The trial involving job applications of this nature in the city of Gothenburg is so far the most extensive in Sweden. For this reason, the Institute for Labour Market Policy Evaluation (IFAU) has carried out an evaluation of the impact of anonymous job applications in Gothenburg …
The data used in the IFAU study derive from three districts in Gothenburg … Information on the 3,529 job applicants and a total of 109 positions were collected from all three districts …
A difference-in-difference model was used to test the findings and to estimate the effects in the outcome variables: whether a difference emerges regarding an invitation to interview and job offers in relation to gender and ethnicity in the case of anonymous job applications compared with traditional application procedures.

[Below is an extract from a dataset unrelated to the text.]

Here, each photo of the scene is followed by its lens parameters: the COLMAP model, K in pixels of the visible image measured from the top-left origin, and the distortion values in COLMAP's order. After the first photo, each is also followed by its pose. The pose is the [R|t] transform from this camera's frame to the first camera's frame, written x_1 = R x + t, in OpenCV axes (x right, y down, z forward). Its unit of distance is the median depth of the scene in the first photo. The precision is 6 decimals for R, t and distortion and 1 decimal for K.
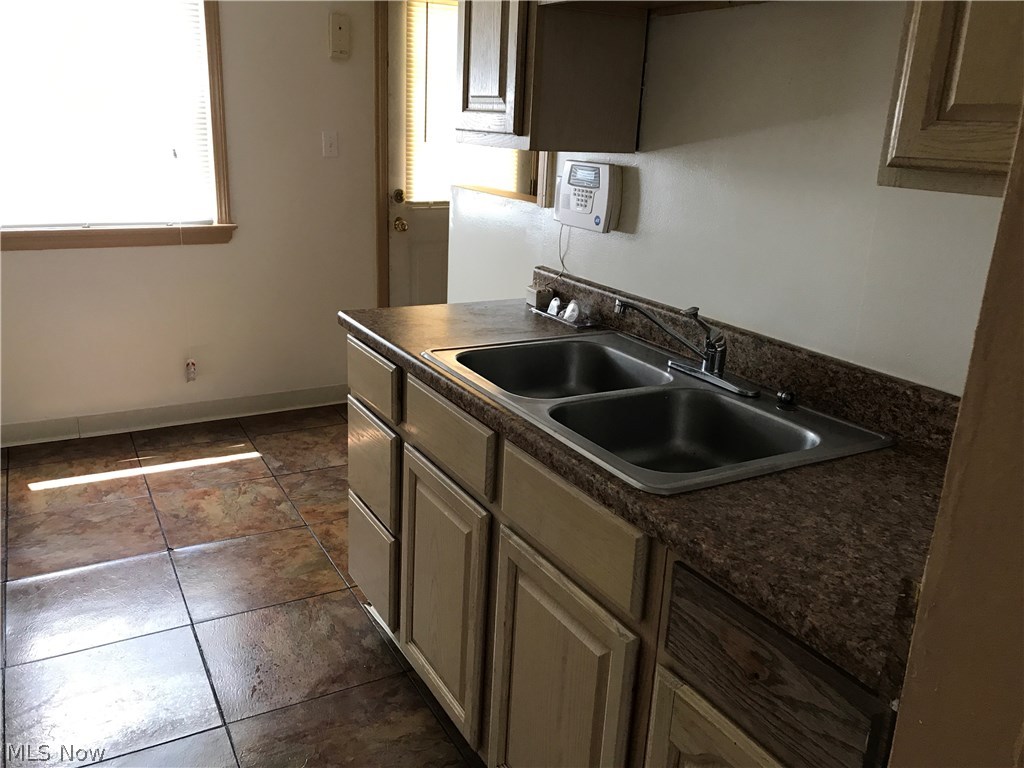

For job openings where anonymous job applications were applied, the IFAU study reveals that gender and the ethnic origin of the applicant do not affect the probability of being invited for interview. As would be expected from previous research, these factors do have an impact when compared with recruitment processes using traditional application procedures where all the information on the applicant, such as name, sex, country of origin or other identifiable traits of ethnicity and gender, is visible during the first phase of the hiring process. As a result, anonymous applications are estimated to increase the probability of being interviewed regardless of gender and ethnic origin, showing an increase of about 8% for both non-western migrant workers and women.
As yours truly has repeatedly argued (here here here) on this blog, RCTs usually do not provide evidence that their results are exportable to other target systems. The almost religious belief with which its propagators portray it, cannot hide the fact that RCTs cannot be taken for granted to give generalizable results. That something works somewhere is no warranty for it to work for us or even that it works generally.

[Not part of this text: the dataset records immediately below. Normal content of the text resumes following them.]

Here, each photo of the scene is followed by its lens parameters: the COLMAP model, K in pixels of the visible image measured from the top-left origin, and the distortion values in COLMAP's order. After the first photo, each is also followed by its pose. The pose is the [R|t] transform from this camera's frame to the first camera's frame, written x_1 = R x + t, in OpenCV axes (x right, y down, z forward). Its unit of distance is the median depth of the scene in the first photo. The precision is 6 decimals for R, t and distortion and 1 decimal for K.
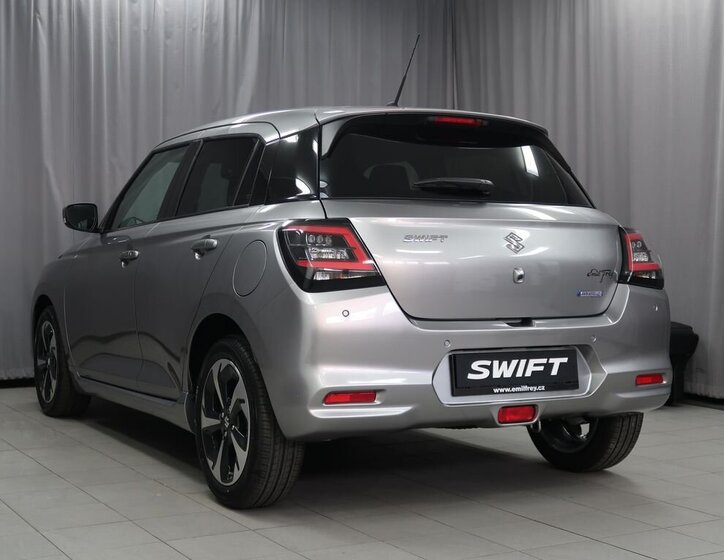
lens RADIAL K [[1099.0, 0, 346.5], [0, 1099.0, 288.5], [0, 0, 1]] dist [0.015985, 0.000000]
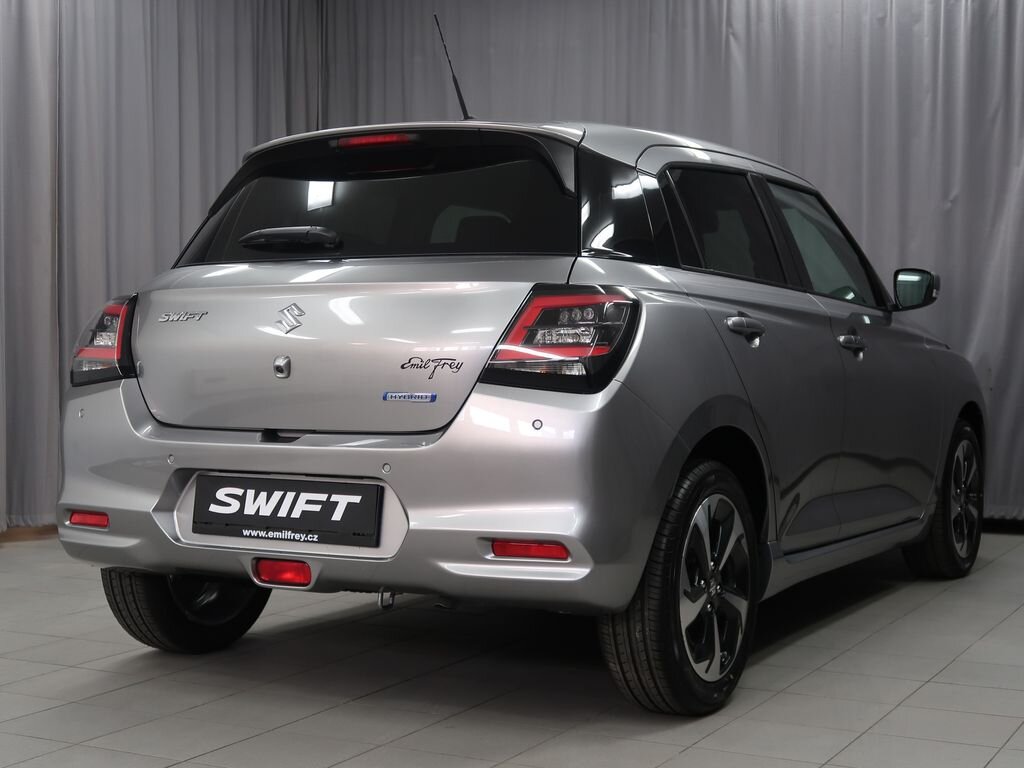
lens RADIAL K [[1507.4, 0, 517.1], [0, 1507.4, 377.2], [0, 0, 1]] dist [-0.018676, 0.000000]
pose [[0.539955, 0.004372, -0.841682, 1.004369], [-0.014843, 0.999880, -0.004328, -0.003398], [0.841563, 0.014830, 0.539956, 0.616906]]
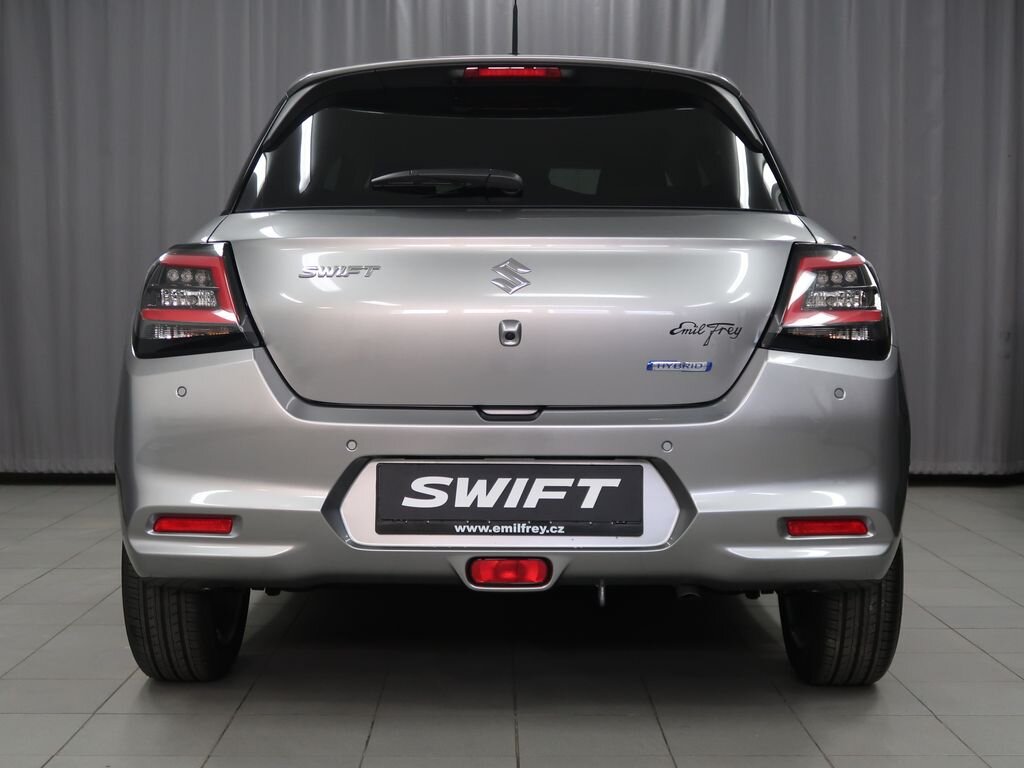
lens RADIAL K [[1507.4, 0, 506.6], [0, 1507.4, 390.2], [0, 0, 1]] dist [-0.018676, 0.000000]
pose [[0.868379, 0.017381, -0.495597, 0.542863], [-0.006557, 0.999701, 0.023571, -0.000122], [0.495858, -0.017219, 0.868233, 0.309816]]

In an extremely interesting article on the grand claims to external validity often raised by advocates of RCTs, Lant Pritchett and Justin Sandefur now confirm this view and show that using an RCT is not at all the “gold standard” it is portrayed as:
Our point here is not to argue against any well-founded generalization of research findings, nor against the use of experimental methods. Both are central pillars of scientific research. As a means of quantifying the impact of a given development project, or measuring the underlying causal parameter of a clearly-specified economic model, field experiments provide unquestioned advantages over observational studies.

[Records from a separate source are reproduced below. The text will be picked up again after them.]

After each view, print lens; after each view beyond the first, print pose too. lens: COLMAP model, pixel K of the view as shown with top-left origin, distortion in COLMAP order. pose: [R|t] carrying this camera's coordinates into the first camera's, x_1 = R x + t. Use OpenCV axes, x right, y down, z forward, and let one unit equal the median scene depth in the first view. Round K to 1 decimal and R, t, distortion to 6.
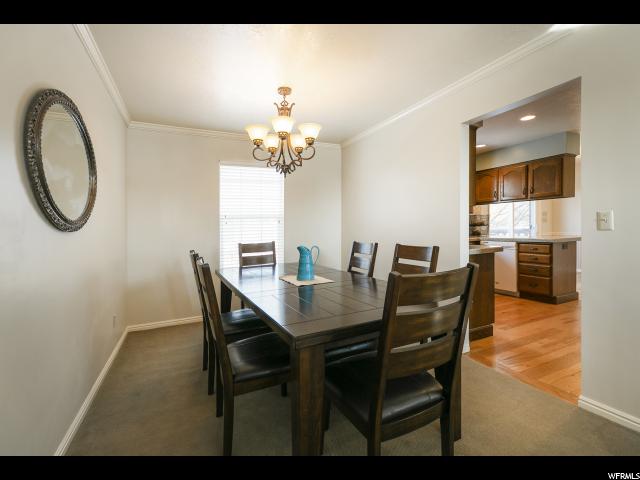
lens RADIAL K [[294.0, 0, 334.7], [0, 294.0, 235.5], [0, 0, 1]] dist [-0.000002, -0.000056]
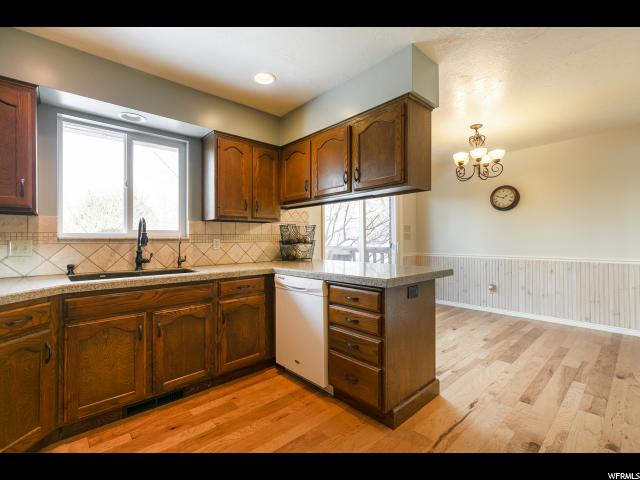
lens RADIAL K [[286.0, 0, 320.2], [0, 286.0, 236.9], [0, 0, 1]] dist [0.002702, 0.000658]
pose [[0.965489, 0.019496, 0.259712, 0.486252], [-0.008239, 0.998982, -0.044361, -0.026826], [-0.260312, 0.040691, 0.964667, 0.555348]]
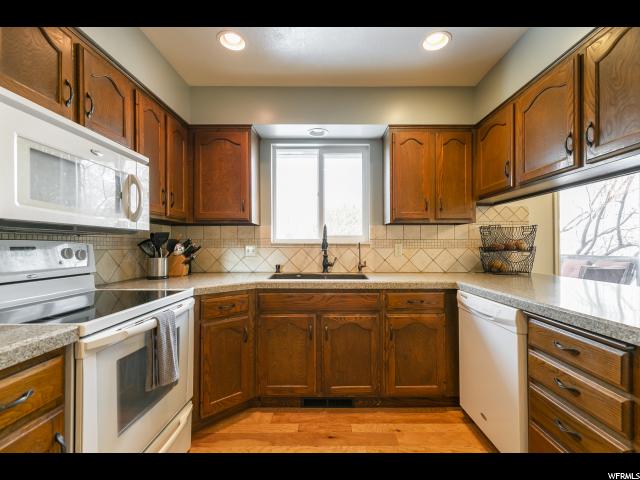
lens RADIAL K [[291.3, 0, 333.5], [0, 291.3, 242.3], [0, 0, 1]] dist [0.002842, 0.000173]
pose [[0.896295, 0.019565, -0.443026, 0.570936], [-0.034909, 0.999039, -0.026506, -0.032026], [0.442082, 0.039223, 0.896117, 0.637790]]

But the popularity of RCTs in development economics stems largely from the claim that they provide a guide to making “evidence-based” policy decisions. In the vast majority of cases, policy recommendations based on experimental results hinge not only on the interior validity of the treatment effect estimates, but also on their external validity across contexts.
Inasmuch as development economics is a worthwhile, independent field of study – rather than a purely parasitic form of regional studies, applying the lessons of rich-country economies to poorer settings – its central conceit is that development is different. The economic, social, and institutional systems of poor countries operate differently than in rich countries in ways that are sufficiently fundamental to require different models and different data.
It is difficult if not impossible to adjudicate the external validity of an individual eperimental result in isolation. But experimental results do not exist in a vacuum. On many development policy questions, the literature as a whole — i. e., the combination of experimental and non-experimental results across multiple contexts — collectively invalidate any claim of external validity for any individual experimental result.